Transcribed page contents

=== Section Start ===

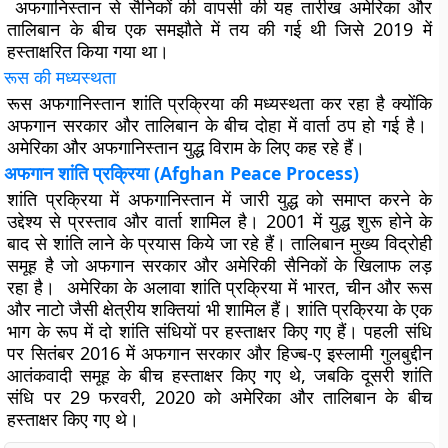
अफगानिस्तान से सैनिकों की वापसी की यह तारीख अमेरिका और
तालिबान के बीच एक समझौते में तय की गई थी जिसे 2019 में
हस्ताक्षरित किया गया था।
रूस की मध्यस्थता
रूस अफगानिस्तान शांति प्रक्रिया की मध्यस्थता कर रहा है क्योंकि
अफगान सरकार और तालिबान के बीच दोहा में वार्ता ठप हो गई है।
अमेरिका और अफगानिस्तान युद्ध विराम के लिए कह रहे हैं।
अफगान शांति प्रक्रिया (Afghan Peace Process)
शांति प्रक्रिया में अफगानिस्तान में जारी युद्ध को समाप्त करने के
उद्देश्य से प्रस्ताव और वार्ता शामिल है। 2001 में युद्ध शुरू होने के
बाद से शांति लाने के प्रयास किये जा रहे हैं। तालिबान मुख्य विद्रोही
समूह है जो अफगान सरकार और अमेरिकी सैनिकों के खिलाफ लड़
रहा है। अमेरिका के अलावा शांति प्रक्रिया में भारत, चीन और रूस
और नाटो जैसी क्षेत्रीय शक्तियां भी शामिल हैं। शांति प्रक्रिया के एक
भाग के रूप में दो शांति संधियों पर हस्ताक्षर किए गए हैं। पहली संधि
पर सितंबर 2016 में अफगान सरकार और हिज्ब-ए इस्लामी गुलबुद्दीन
आतंकवादी समूह के बीच हस्ताक्षर किए गए थे, जबकि दूसरी शांति
संधि पर 29 फरवरी, 2020 को अमेरिका और तालिबान के बीच
हस्ताक्षर किए गए थे।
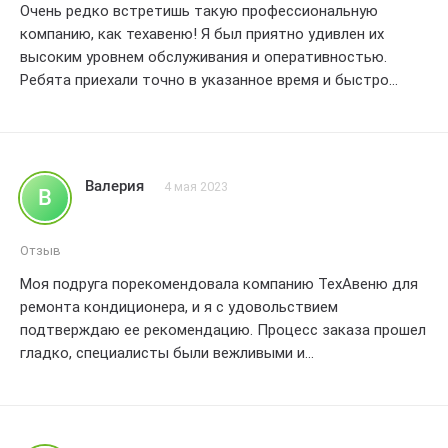
Очень редко встретишь такую профессиональную
компанию, как техавеню! Я был приятно удивлен их
высоким уровнем обслуживания и оперативностью.
Ребята приехали точно в указанное время и быстро
справились с ремонтом кондиционера. Я оцениваю их
работу на 5 звезд и рекомендую всем, кто хочет
получить качественное обслуживание! Большое спасибо
за вашу отличную работу!
Валерия
4 мая 2023
В
Отзыв
Моя подруга порекомендовала компанию ТехАвеню для
ремонта кондиционера, и я с удовольствием
подтверждаю ее рекомендацию. Процесс заказа прошел
гладко, специалисты были вежливыми и
профессиональными. Я оценила работу на 4 балла из 5.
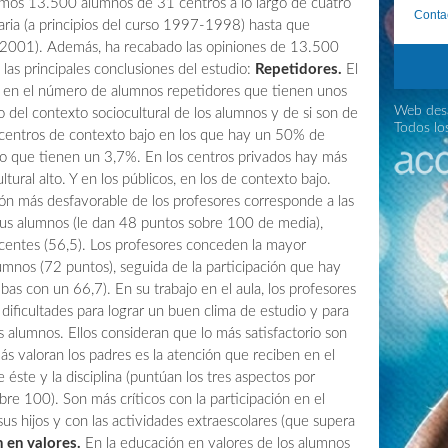
mismos 13.500 alumnos de 31 centros a lo largo de cuatro
Conta
ria (a principios del curso 1997-1998) hasta que
0-2001). Además, ha recabado las opiniones de 13.500
las principales conclusiones del estudio:
Repetidores.
El
al en el número de alumnos repetidores que tienen unos
Web desa
o del contexto sociocultural de los alumnos y de si son de
Todos lo
ay centros de contexto bajo en los que hay un 50% de
to que tienen un 3,7%. En los centros privados hay más
tural alto. Y en los públicos, en los de contexto bajo.
ón más desfavorable de los profesores corresponde a las
sus alumnos (le dan 48 puntos sobre 100 de media),
ocentes (56,5). Los profesores conceden la mayor
lumnos (72 puntos), seguida de la participación que hay
bas con un 66,7). En su trabajo en el aula, los profesores
ificultades para lograr un buen clima de estudio y para
s alumnos. Ellos consideran que lo más satisfactorio son
s valoran los padres es la atención que reciben en el
éste y la disciplina (puntúan los tres aspectos por
e 100). Son más críticos con la participación en el
 sus hijos y con las actividades extraescolares (que supera
 en valores.
En la educación en valores de los alumnos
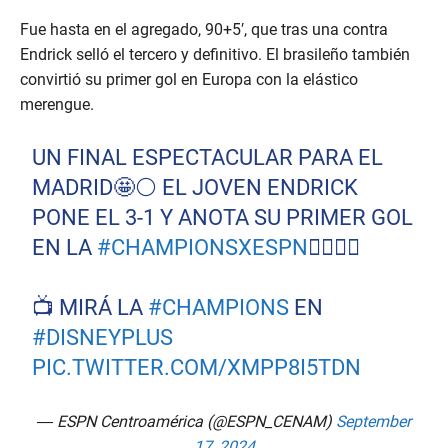
Fue hasta en el agregado, 90+5′, que tras una contra
Endrick selló el tercero y definitivo. El brasileño también
convirtió su primer gol en Europa con la elástico
merengue.
UN FINAL ESPECTACULAR PARA EL
MADRID🤩⚪️ EL JOVEN ENDRICK
PONE EL 3-1 Y ANOTA SU PRIMER GOL
EN LA
#CHAMPIONSXESPN
😮‍💨🇧🇷
📺 MIRÁ LA
#CHAMPIONS
EN
#DISNEYPLUS
PIC.TWITTER.COM/XMPP8I5TDN
— ESPN Centroamérica (@ESPN_CENAM)
September
17, 2024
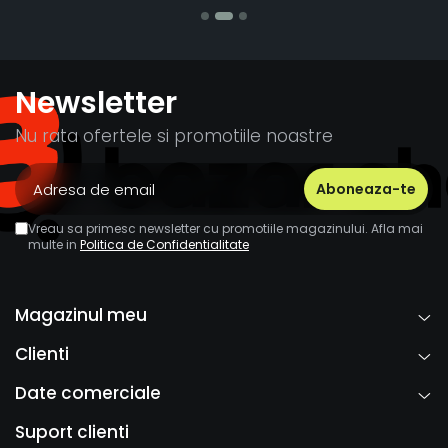
Newsletter
Nu rata ofertele si promotiile noastre
Vreau sa primesc newsletter cu promotiile magazinului. Afla mai
multe in
Politica de Confidentialitate
Magazinul meu
Clienti
Date comerciale
Suport clienti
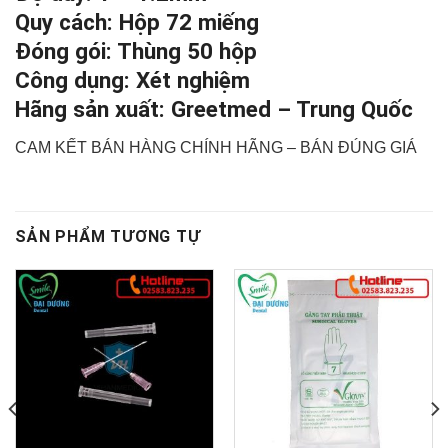
Quy cách: Hộp 72 miếng
Đóng gói: Thùng 50 hộp
Công dụng: Xét nghiệm
Hãng sản xuất: Greetmed – Trung Quốc
CAM KẾT BÁN HÀNG CHÍNH HÃNG – BÁN ĐÚNG GIÁ
SẢN PHẨM TƯƠNG TỰ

=== Section End ===

WORK REQUEST: Only the lines above from the line containing "रूस की मध्यस्थता" through the line containing "रहा है। अमेरिका" should be retyped, exactly and with both ends included.

RESPONSE:
रूस की मध्यस्थता
रूस अफगानिस्तान शांति प्रक्रिया की मध्यस्थता कर रहा है क्योंकि
अफगान सरकार और तालिबान के बीच दोहा में वार्ता ठप हो गई है।
अमेरिका और अफगानिस्तान युद्ध विराम के लिए कह रहे हैं।
अफगान शांति प्रक्रिया (Afghan Peace Process)
शांति प्रक्रिया में अफगानिस्तान में जारी युद्ध को समाप्त करने के
उद्देश्य से प्रस्ताव और वार्ता शामिल है। 2001 में युद्ध शुरू होने के
बाद से शांति लाने के प्रयास किये जा रहे हैं। तालिबान मुख्य विद्रोही
समूह है जो अफगान सरकार और अमेरिकी सैनिकों के खिलाफ लड़
रहा है। अमेरिका के अलावा शांति प्रक्रिया में भारत, चीन और रूस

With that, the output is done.